WORK TO COMPLETE:
Using the records below, please work out how many lines contain "HEAD"; answer with the number alone.
>>>>
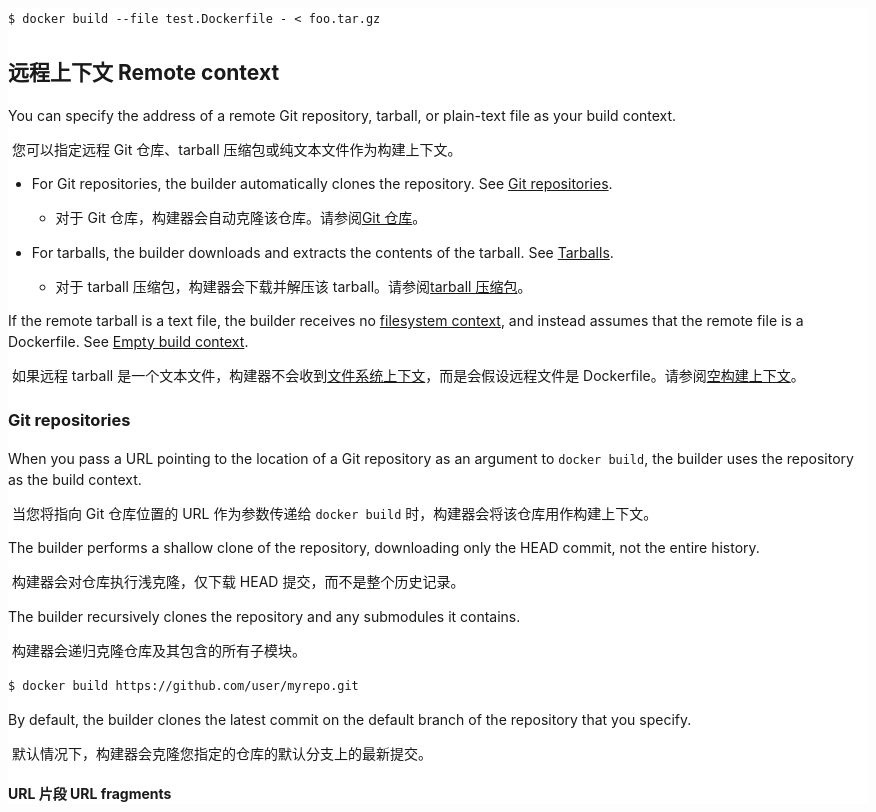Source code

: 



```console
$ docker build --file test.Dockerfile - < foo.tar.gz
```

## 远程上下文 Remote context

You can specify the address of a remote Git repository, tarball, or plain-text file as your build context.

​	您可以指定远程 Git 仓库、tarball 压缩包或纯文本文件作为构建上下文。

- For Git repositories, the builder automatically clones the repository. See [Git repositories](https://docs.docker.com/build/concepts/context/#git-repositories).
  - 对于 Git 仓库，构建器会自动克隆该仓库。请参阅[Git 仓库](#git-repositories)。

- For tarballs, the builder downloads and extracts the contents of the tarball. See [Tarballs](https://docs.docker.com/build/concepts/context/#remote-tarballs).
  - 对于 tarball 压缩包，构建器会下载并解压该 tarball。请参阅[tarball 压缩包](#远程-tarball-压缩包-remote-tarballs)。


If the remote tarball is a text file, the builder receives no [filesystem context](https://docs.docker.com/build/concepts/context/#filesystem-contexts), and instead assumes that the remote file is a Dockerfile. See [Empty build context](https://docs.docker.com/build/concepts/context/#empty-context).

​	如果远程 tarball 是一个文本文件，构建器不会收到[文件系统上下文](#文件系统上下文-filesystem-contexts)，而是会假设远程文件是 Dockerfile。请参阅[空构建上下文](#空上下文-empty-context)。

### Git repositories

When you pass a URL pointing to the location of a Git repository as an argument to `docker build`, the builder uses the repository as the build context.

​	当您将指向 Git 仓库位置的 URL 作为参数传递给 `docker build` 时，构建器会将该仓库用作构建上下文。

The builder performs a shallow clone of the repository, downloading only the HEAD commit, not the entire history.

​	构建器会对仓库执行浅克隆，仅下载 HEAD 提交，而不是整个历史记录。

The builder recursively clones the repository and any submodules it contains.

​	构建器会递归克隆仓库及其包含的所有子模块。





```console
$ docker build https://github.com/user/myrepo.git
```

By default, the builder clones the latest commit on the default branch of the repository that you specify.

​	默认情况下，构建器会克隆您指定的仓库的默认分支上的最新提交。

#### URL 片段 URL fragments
<<<<
EXERCISE RESPONSE:
2